As we continue to monitor the Covid-19 situation, we will be offering our 30-hr Structured Literacy Series virtually.  Click below to learn more about our 5-week and 15-week course options and to register. Or contact us to learn more.

 “This series has empowered our team to take a fresh look at our curriculum, to be more diagnostic, and to adjust our instruction based on our observations of student performance in each of the areas of structured literacy.
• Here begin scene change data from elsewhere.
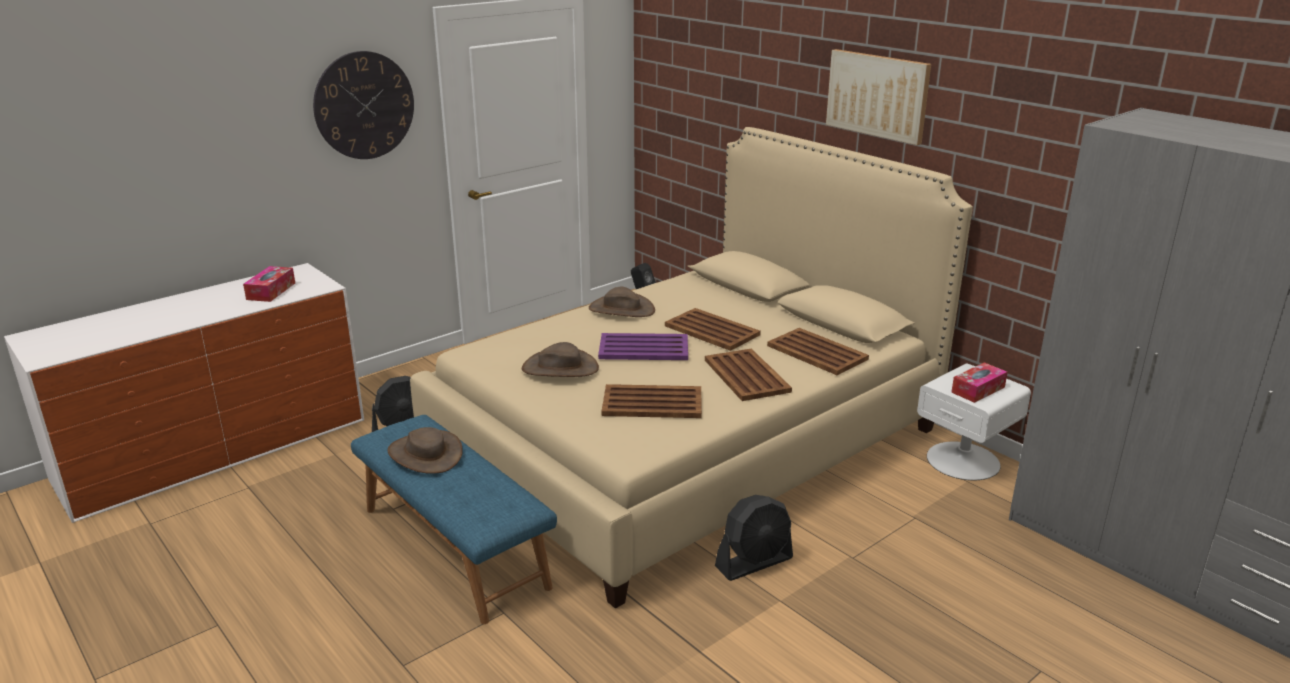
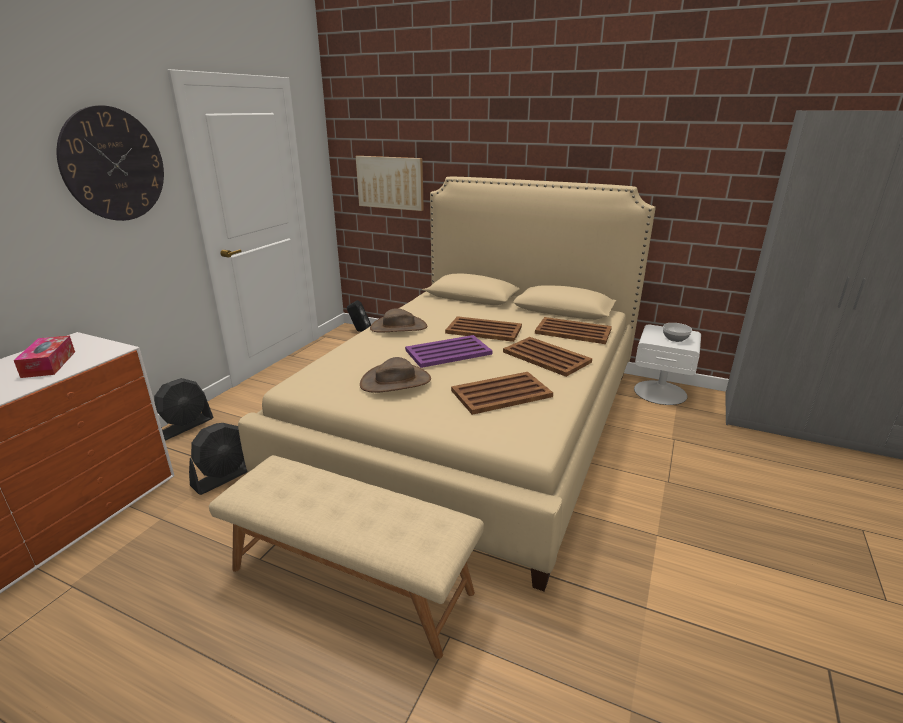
camera: 25 degrees left, 0 degrees up
(425, 454) = (308, 496): brown hat -> none
(456, 546) = (351, 579): blue bench -> beige bench
(754, 562) = (609, 508): black fan -> black fan (185, 426)
(877, 95) = (564, 135): picture -> picture (390, 182)
(978, 389) = (675, 339): tissue box -> bowl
We leave each session armed with ready-to-use materials, including informal assessments, instructional activities, and research publications to sharpen our understanding.
We’ve experienced a supportive collegiality with the mentors that we hope to maintain in the future. What a valuable experience this has been!”

Candice LaConti, Reading/Language Arts Specialist
K-5, Lyme-Old Lyme Public Schools

Our series explained

Topic one | Understanding and Assessing SLD/Dyslexia: The Role of Phonology in Reading
  • Learn why many students with learning problems have difficulties with some aspect of language.
  • Learn about dyslexia, the most prevalent and best understood language-based learning disability.
  • Learn how to recognize the warning signs of dyslexia.
  • Learn how to use a variety of assessments—screening, diagnostic and progress monitoring—to identify and understand your students’ reading difficulties.
  • Understand the relationship between language and reading acquisition.
Topic two | Phonemic Awareness and Beginning Phonics: The Foundation of Learning to Read
  • Learn why most students with word recognition problems have difficulty becoming fluent readers and may struggle with phonemic awareness, decoding, and/or spelling.
  • Learn how to link assessment data to reading material selection
  • Learn how to engage children in key instructional strategies and activities that teach these essential skills.
  • Learn how to integrate handwriting into foundational skill instruction
Topic Three | Advanced Phonics and Morphology Instruction: Linking Sounds, Symbols, and Meaning
  • Understand the importance of teaching students how to identify six syllable/vowel patterns in order to read and spell multisyllabic words including those that are comprised of more than one unit of meaning.
  • Learn why morphology—the study of base/root words and affixes—helps readers decode and unlock the meaning of complex words.
  • Learn how to teach these advanced skills, including morphology, in engaging and meaningful ways.
Topic four | Grammar and Syntax: The Building Blocks for Comprehending and Writing Sentences
  • Learn why many children with comprehension problems have difficulty understanding sentences.
  • Understand why students must learn the function of the words in sentences and how their arrangement changes meaning.
  • Learn engaging ways to improve students’ ability to speak, read, and write different types of sentences with a variety of structures.
  • Learn techniques to support students’ ability to write coherent, interesting, and complex sentences.
Topic five | Semantics: Strengthening Vocabulary and Text Comprehension
  • Understand how and why semantics—the meaning conveyed by words and sentences—helps students make sense of the world.
  • Learn why reading comprehension depends on knowing what words and sentences mean in context and why students with dyslexia and other language-based learning disabilities have difficulty with this important element of language.
  • Learn how to incorporate explicit vocabulary instruction into your reading comprehension lessons, building on the first four workshops in the series.